People who participated in the feminist blogosphere also did other kinds of blogging, you see, and they took this concept with them when they switched spaced. Suddenly, trigger warnings were all over fandom, particularly the female-dominated side of fandom on Livejournal etc. And as people whose only exposure to the term was in fandom started using it more and more, semantic drift started setting in. People started using ‘trigger’ as a catch-all for things they didn’t like. The term went from specific and useful to vague and meaningless. This could maybe have been prevented by pushback from people in the same space who were more familiar with the original meaning, but a quirk of how feminist blog spaces work made this almost impossible. Because anything can plausibly be a trigger, and because nobody should have to litigate their traumatic experiences, and because feminist spaces tend (for good and obvious reasons) to be very big on believing survivors of trauma, it was considered extremely rude – offensive, even – to question somebody’s triggers. If someone said they were triggered by something, that was the end of the discussion; you took them at their word and moved on. This was a good rule when you were in a space where everyone was clear on the definitions and had a dedication to the same issues, but as ‘trigger warnings’ seeped out into more general use, it led to a lot of situations where the term ‘trigger’ was being tossed around cavalierly, and everyone else was more or less helpless to say anything about it.

And so ‘trigger warnings’ died as a useful term. The incorrect definition spread further and faster than the real one, and so became the de facto definition. It was no longer clear, when someone said that something was a trigger for them, whether they meant it was a trauma trigger or if it simply made them uncomfortable. And that matters a lot, because the level of severity between the two is huge.

So does all of that mean you can expect me to post a bunch of graphic shit on you with no warnings? Well, no, because I’m not an asshole. Any discussion of sexual assault, graphic violence, sex, or other commonly upsetting material will still get put under a Read More with a warning before it letting you know what you’re getting into. Because even if you don’t have triggers, who wants to have that kind of stuff sprung on them out of nowhere?
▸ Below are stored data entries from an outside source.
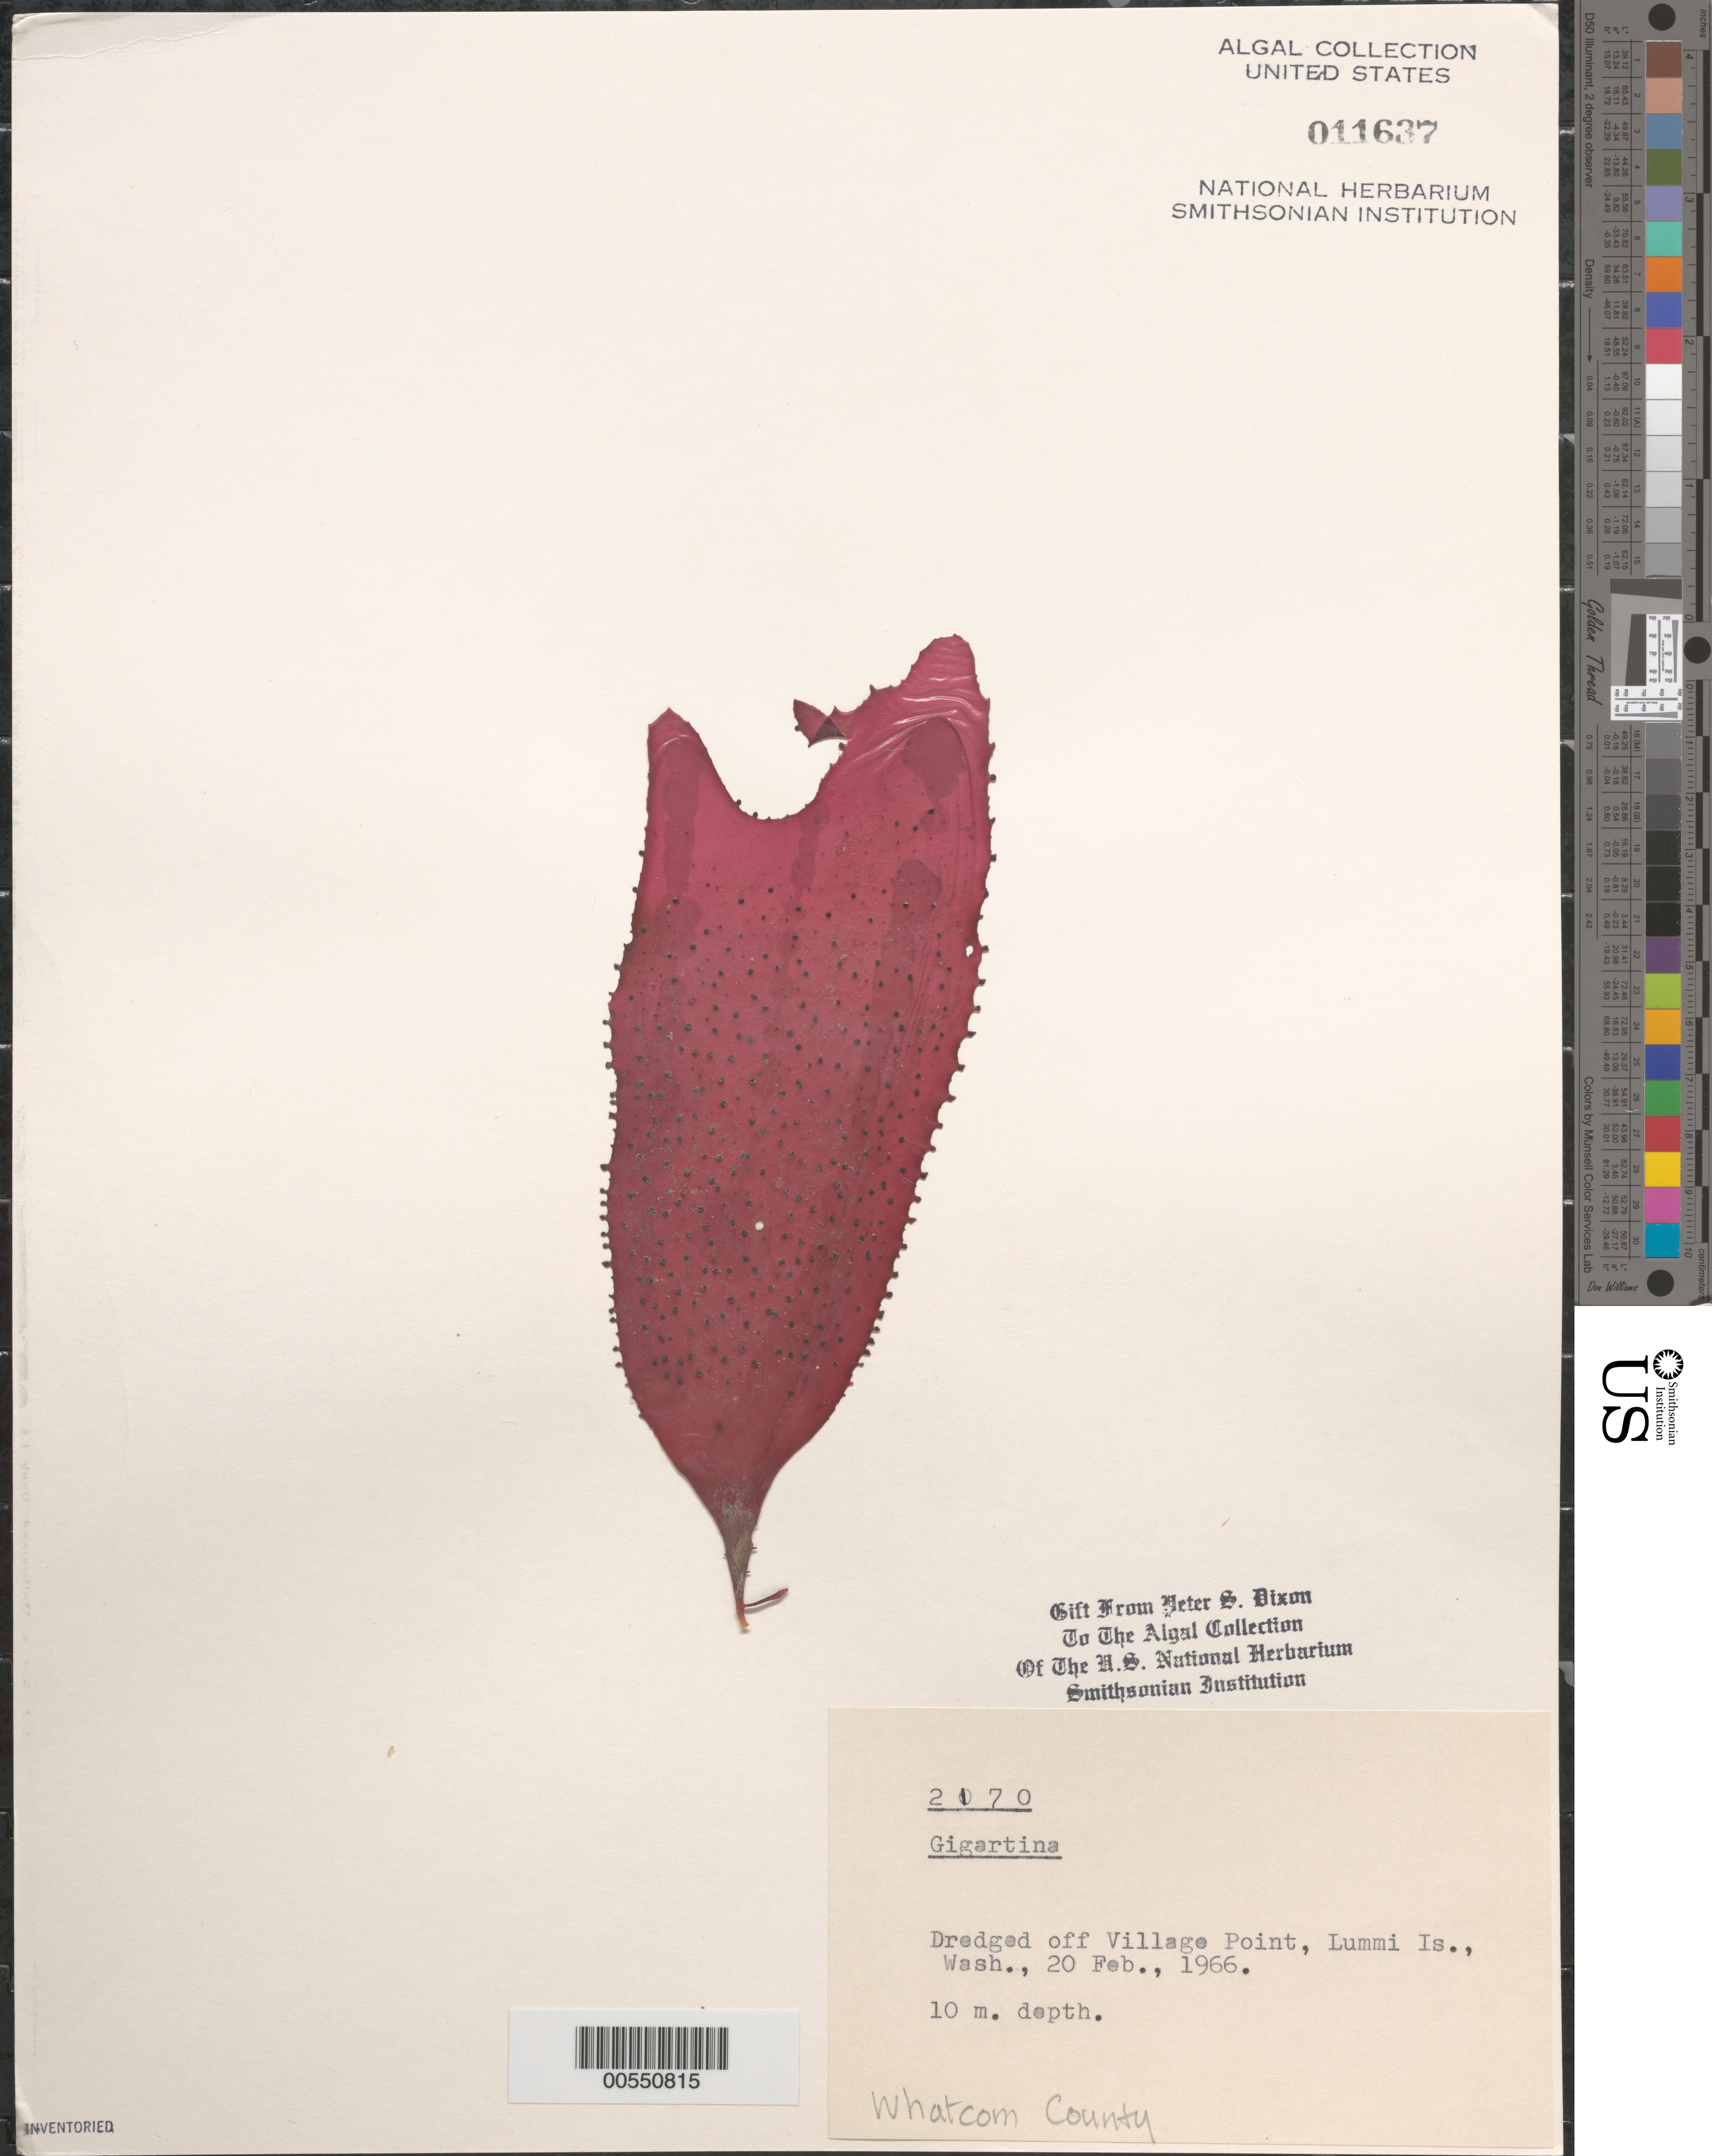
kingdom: Plantae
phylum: Rhodophyta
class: Florideophyceae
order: Gigartinales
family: Gigartinaceae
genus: Gigartina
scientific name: Gigartina sp.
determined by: Dixon, P. S.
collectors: P. S. Dixon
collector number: PSD 2170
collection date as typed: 20 Feb 1966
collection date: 1966-02-20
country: United States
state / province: Washington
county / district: Whatcom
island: Lummi Island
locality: Off Village Point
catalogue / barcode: US 11637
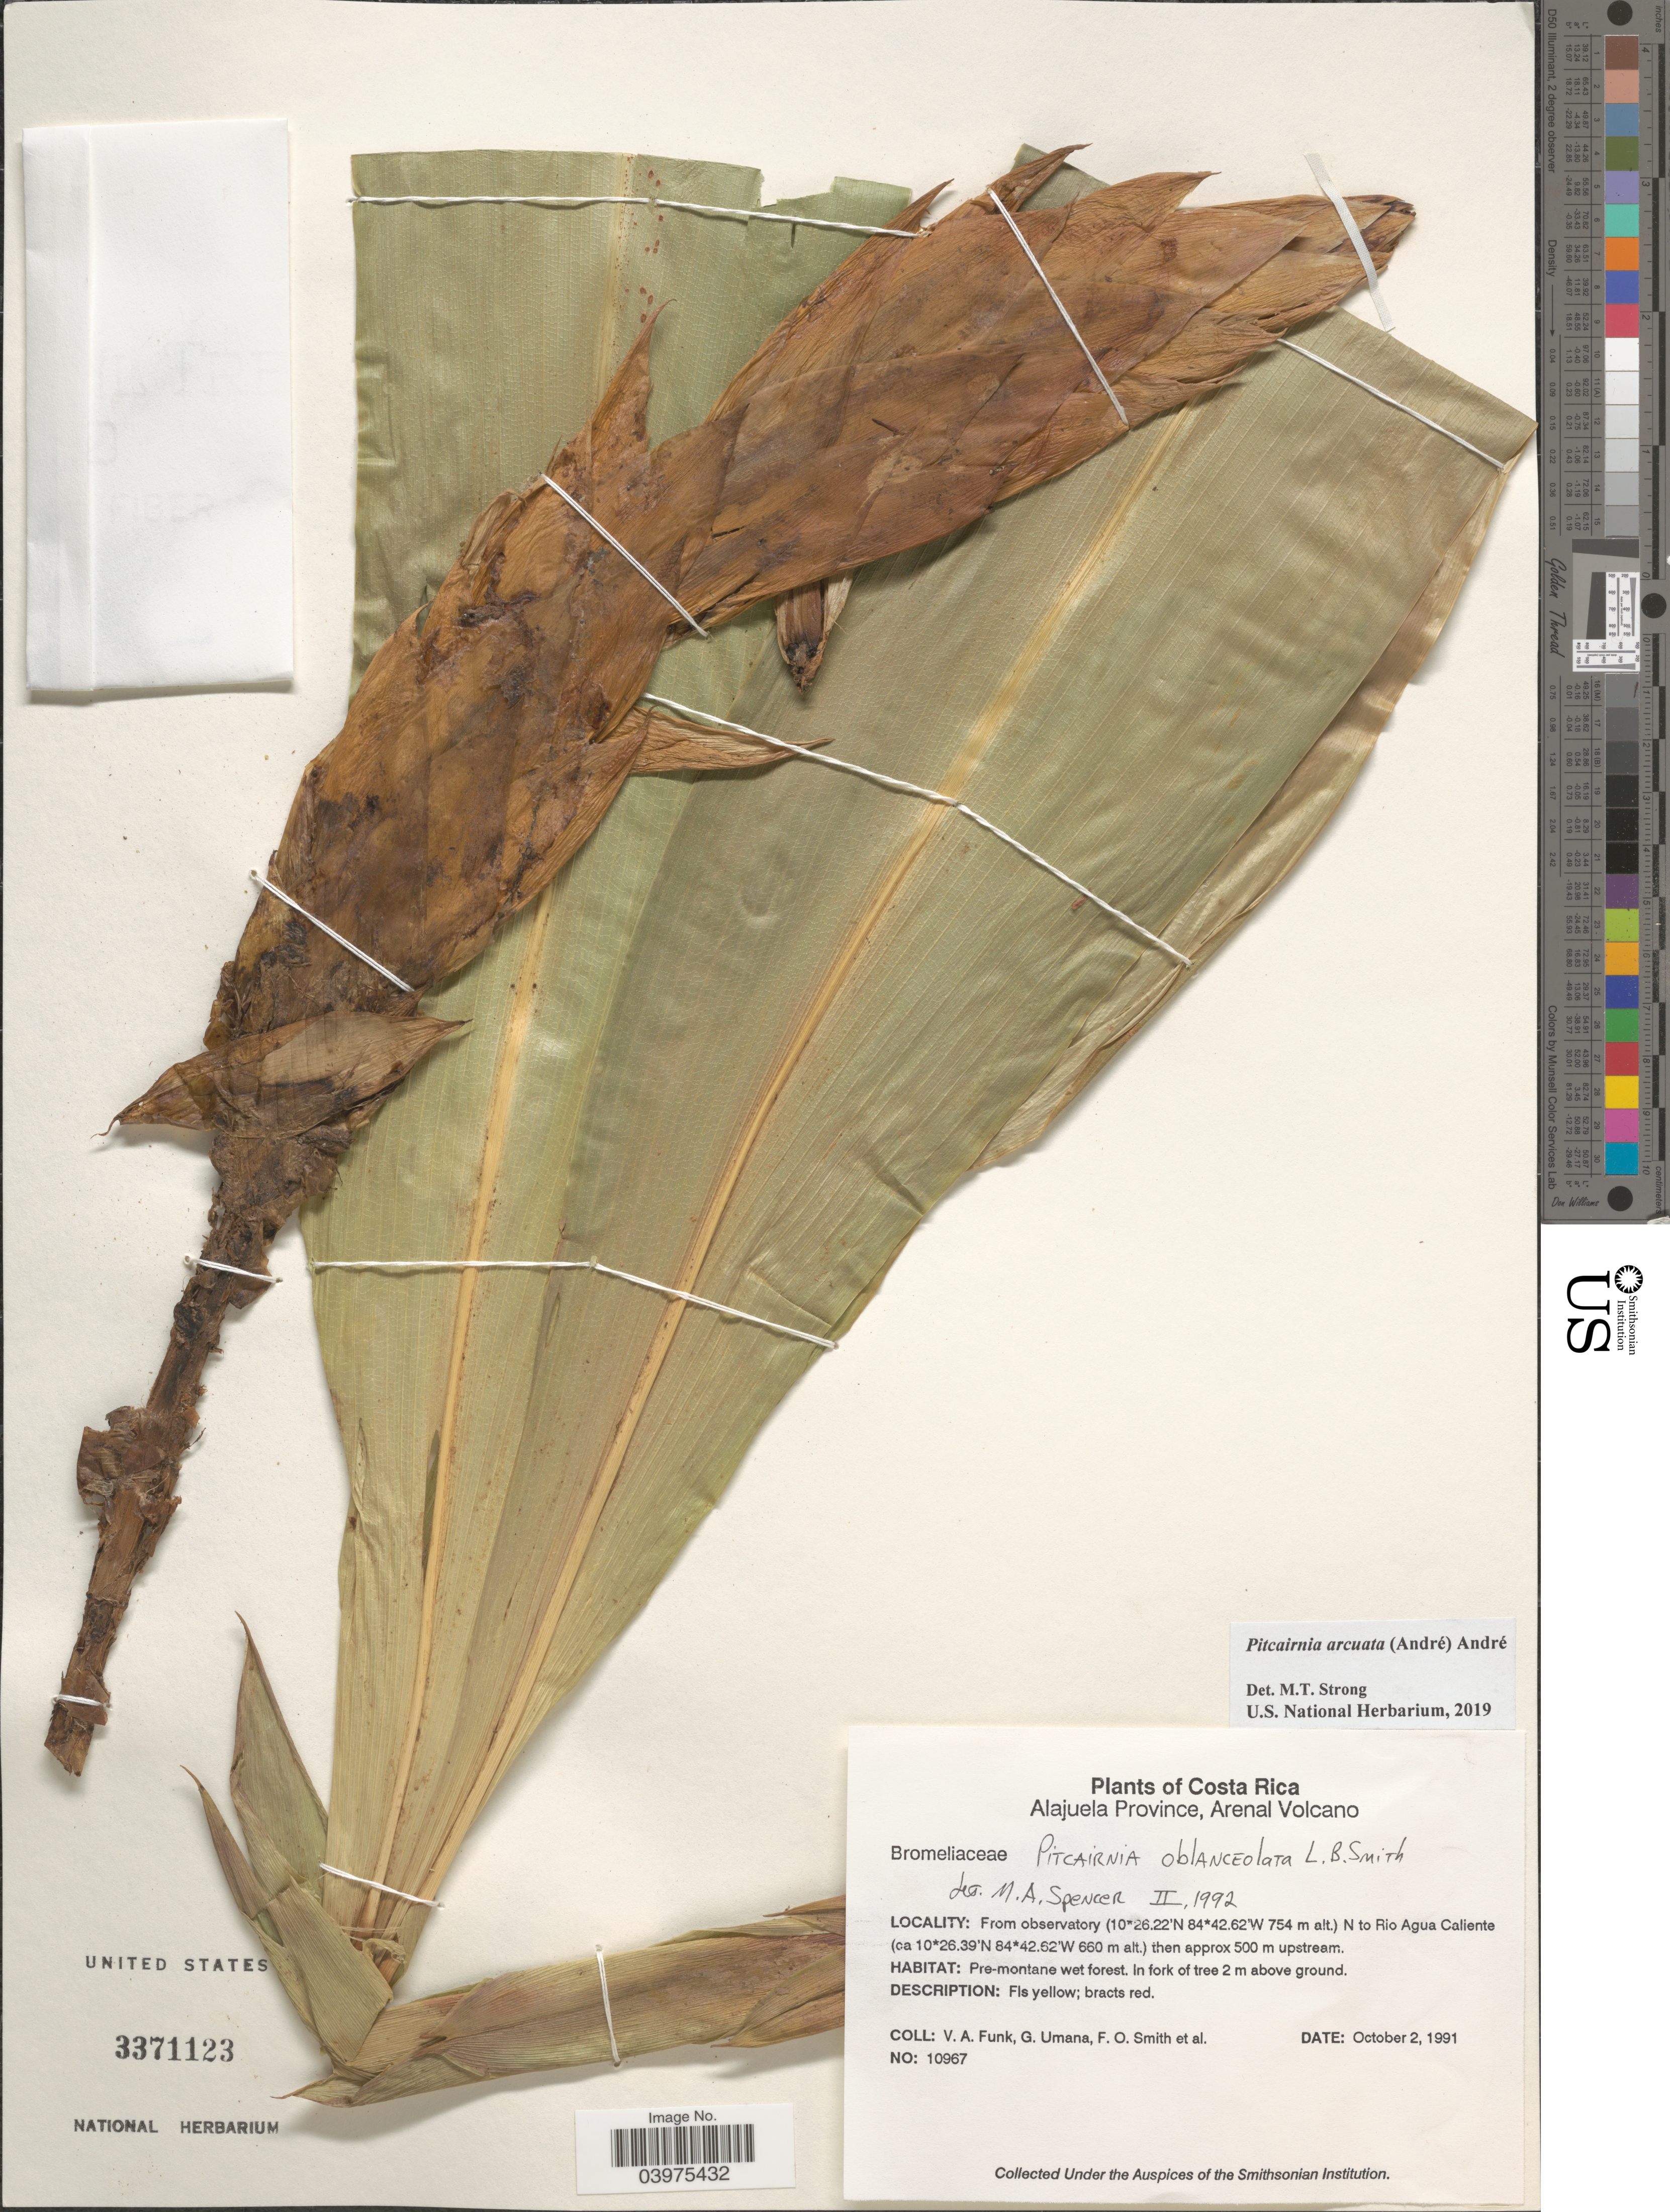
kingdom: Plantae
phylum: Tracheophyta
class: Liliopsida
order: Poales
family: Bromeliaceae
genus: Pitcairnia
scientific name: Pitcairnia arcuata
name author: (André) André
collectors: V. Funk, G. Umana, F. Smith & et al.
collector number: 10967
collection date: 1991-10-02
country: Costa Rica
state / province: Alajuela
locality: Arenal Volcano. From observatory N to Rio Agua Caliente.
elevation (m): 500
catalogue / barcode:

That’s just bad manners. But I’m not using the specific framework of trigger warnings, which means I will not be warning for unusual or esoteric triggers. Partly because doing so would be making myself responsible for your mental well-being, and I’ve already had enough of that for one lifetime, partly because there’s no way for me to distinguish between legitimate triggers and not-so-legit ones, and partly because as expressed above, their usefulness as a term has pretty well come to its end and I don’t feel like kicking the corpse is a particularly valuable use of time.

I understand that this may mean that some readers with esoteric triggers may have to stop following The Young Curmudgeon, and I’m not happy about that, but at the end of the day if you need to drop me for your mental health, I will not begrudge you. You have to look out for yourself.